- Born: February 27, 1921
- Died: June 24, 2006 (aged 85) Denver, Colorado
- Known for: Past president, American Psychological Association
- Scientific career
- Fields: Psychology

= John J. Conger =

American psychologist

John Janeway Conger (February 27, 1921 – June 24, 2006) was an American psychologist and a past president of the American Psychological Association (APA). He was the dean of the University of Colorado School of Medicine, and he advised five U.S. presidents on psychology-related matters.

==Biography==
Conger was born on February 27, 1921. He was educated at Amherst College and Yale University. He served in World War II and commanded the USS Tweedy (DE-532).

Conger was associated with the University of Colorado School of Medicine for many years, including service as the medical school's dean. He was the first psychologist in the country to become a medical school dean. He also became known for his research into adolescent personality and psychopathology. The school awarded him a University Medal in 1986 and an honorary Doctor of Science in 1989.

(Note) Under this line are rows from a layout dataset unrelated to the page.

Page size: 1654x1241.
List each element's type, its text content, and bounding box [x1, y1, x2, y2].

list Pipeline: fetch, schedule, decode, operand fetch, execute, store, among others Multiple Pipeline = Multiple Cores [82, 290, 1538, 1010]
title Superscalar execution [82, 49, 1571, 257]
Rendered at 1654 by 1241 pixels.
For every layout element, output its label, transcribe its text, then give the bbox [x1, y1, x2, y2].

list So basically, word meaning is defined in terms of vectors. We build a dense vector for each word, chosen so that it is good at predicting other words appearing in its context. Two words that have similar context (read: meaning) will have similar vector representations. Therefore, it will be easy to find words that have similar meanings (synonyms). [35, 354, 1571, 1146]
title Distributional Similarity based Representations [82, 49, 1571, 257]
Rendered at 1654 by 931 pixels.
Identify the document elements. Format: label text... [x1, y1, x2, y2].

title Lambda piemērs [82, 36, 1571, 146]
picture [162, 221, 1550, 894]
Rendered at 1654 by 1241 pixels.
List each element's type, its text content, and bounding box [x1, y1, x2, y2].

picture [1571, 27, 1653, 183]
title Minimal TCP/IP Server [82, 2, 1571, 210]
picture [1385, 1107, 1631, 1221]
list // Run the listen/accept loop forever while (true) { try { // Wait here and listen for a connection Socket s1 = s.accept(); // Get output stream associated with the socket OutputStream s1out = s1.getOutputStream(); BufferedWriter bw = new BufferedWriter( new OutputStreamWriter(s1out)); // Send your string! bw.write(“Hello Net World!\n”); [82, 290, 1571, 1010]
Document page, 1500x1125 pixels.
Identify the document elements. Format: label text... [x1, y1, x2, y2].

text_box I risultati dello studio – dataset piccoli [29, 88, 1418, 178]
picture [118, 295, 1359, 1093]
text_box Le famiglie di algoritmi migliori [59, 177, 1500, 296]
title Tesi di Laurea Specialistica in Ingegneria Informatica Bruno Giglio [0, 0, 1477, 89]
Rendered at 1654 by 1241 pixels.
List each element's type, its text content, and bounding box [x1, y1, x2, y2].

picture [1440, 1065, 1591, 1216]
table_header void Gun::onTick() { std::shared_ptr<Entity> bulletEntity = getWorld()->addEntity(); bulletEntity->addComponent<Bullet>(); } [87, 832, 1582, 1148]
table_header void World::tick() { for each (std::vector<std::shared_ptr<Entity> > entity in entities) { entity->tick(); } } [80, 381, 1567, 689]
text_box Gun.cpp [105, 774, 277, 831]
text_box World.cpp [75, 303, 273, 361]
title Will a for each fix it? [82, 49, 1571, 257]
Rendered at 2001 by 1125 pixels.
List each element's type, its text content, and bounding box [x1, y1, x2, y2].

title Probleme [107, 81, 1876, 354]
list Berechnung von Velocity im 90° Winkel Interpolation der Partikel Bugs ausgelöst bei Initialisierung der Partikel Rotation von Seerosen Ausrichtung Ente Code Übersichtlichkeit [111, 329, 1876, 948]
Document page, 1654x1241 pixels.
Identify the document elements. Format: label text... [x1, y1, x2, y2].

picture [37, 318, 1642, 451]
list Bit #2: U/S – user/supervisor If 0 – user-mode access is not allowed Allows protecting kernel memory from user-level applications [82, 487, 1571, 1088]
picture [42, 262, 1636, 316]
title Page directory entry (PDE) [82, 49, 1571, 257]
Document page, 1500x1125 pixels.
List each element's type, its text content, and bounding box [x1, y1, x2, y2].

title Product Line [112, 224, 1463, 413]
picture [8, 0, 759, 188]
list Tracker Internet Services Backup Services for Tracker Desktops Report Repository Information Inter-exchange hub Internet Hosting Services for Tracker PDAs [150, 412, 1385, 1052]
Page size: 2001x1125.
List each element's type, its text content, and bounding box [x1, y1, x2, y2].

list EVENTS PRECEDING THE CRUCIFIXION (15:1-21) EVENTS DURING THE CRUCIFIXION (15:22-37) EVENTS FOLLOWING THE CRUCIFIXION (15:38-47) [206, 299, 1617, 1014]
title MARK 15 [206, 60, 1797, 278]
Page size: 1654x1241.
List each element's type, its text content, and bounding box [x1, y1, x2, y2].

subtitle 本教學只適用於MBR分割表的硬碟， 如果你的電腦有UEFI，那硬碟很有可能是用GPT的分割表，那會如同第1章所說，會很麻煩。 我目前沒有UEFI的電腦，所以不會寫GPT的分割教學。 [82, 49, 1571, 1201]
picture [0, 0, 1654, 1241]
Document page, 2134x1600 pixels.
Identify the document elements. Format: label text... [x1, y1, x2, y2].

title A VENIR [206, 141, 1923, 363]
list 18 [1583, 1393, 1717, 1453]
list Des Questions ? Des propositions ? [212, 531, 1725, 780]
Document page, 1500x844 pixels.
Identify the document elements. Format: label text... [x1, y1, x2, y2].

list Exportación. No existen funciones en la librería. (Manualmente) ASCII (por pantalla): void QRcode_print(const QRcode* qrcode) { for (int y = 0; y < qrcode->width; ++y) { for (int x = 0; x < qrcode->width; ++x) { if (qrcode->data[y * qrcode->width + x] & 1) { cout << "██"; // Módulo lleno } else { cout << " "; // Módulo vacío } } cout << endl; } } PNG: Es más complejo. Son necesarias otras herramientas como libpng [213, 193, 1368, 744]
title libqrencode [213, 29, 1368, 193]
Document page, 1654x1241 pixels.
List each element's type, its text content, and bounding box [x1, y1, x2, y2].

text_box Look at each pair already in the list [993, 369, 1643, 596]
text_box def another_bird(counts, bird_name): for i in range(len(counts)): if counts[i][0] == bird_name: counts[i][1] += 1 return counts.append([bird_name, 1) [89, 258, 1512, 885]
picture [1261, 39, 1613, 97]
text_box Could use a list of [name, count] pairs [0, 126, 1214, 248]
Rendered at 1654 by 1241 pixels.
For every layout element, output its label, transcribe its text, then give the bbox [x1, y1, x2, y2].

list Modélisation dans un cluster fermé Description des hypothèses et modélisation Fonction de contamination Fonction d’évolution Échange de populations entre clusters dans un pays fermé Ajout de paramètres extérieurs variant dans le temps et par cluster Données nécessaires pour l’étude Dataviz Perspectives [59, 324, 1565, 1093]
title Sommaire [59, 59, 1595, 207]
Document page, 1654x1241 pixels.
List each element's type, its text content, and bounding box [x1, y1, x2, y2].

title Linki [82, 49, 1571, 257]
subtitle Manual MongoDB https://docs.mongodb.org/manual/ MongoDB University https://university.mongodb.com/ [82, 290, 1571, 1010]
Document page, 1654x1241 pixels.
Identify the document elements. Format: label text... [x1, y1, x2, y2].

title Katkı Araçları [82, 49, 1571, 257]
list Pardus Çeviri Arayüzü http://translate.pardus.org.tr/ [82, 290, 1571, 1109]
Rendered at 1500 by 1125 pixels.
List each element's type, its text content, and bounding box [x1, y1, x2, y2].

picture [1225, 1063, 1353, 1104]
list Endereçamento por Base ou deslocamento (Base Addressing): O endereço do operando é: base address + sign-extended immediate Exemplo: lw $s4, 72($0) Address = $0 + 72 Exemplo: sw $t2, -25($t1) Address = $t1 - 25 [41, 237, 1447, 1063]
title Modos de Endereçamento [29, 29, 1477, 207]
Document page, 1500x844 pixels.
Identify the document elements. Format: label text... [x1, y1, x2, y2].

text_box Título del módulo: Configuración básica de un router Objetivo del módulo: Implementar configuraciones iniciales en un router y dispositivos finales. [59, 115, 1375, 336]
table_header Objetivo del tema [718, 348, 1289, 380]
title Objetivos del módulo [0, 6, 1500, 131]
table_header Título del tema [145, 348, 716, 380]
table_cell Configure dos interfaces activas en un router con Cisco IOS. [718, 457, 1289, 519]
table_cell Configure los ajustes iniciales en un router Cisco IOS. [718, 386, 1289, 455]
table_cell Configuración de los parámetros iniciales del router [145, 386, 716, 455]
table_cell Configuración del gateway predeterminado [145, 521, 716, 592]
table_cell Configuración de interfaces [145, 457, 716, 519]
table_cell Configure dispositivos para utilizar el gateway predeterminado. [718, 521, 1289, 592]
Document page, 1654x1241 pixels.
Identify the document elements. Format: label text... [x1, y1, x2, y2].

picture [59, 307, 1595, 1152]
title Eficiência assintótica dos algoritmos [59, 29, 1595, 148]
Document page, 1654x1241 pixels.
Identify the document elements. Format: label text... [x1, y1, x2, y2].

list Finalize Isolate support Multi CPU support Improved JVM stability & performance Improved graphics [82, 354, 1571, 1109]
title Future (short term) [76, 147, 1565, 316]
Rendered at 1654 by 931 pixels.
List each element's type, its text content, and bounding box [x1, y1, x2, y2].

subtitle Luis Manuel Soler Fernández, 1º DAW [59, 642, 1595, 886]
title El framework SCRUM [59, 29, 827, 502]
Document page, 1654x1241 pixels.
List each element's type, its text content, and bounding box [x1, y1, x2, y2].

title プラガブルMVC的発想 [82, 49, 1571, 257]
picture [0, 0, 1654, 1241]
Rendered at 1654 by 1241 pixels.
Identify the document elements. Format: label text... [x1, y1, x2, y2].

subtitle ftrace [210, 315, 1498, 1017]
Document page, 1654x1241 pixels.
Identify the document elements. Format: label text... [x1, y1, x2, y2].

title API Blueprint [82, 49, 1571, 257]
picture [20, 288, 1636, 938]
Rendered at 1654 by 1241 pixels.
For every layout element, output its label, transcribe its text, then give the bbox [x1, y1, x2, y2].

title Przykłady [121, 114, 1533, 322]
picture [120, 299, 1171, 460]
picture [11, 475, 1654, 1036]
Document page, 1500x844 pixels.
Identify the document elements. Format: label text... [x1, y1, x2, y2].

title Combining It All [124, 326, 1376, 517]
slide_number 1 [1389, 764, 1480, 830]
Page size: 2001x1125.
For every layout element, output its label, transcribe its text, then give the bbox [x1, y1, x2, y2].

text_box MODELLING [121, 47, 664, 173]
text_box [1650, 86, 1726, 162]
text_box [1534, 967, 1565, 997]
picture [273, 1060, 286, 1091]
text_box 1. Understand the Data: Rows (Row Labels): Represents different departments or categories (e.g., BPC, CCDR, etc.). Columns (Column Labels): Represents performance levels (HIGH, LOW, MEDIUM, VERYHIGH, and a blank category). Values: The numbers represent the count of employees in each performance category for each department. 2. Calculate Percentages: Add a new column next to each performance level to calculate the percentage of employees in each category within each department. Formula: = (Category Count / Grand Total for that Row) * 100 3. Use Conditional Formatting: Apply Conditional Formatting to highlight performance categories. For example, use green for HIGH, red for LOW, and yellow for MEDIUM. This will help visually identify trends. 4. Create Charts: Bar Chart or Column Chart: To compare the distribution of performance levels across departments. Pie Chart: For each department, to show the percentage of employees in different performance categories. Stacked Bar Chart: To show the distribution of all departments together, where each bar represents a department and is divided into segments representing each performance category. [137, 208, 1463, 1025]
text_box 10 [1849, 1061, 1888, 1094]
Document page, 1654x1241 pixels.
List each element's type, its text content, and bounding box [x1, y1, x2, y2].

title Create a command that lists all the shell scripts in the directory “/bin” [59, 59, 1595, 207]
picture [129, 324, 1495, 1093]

In the 1950s, Conger wrote a textbook titled Child Development and Personality. Until his book was published, developmental psychology textbooks were usually organized by topic and not by developmental stage. Conger served as the child psychology expert on the Mental Health Commission established by President Carter, and Rosalynn Carter was said to have enjoyed conversations with him. Conger was appointed to presidential commissions under five administrations. He was the 1981 president of the APA. He was vice president of the MacArthur Foundation.

Conger died in Denver on June 24, 2006. He was survived by his wife, who he had married on January 1, 1944. The University of Colorado School of Medicine sponsors the John J. Conger, PhD Lectureship in Child Mental Health Policy Endowment.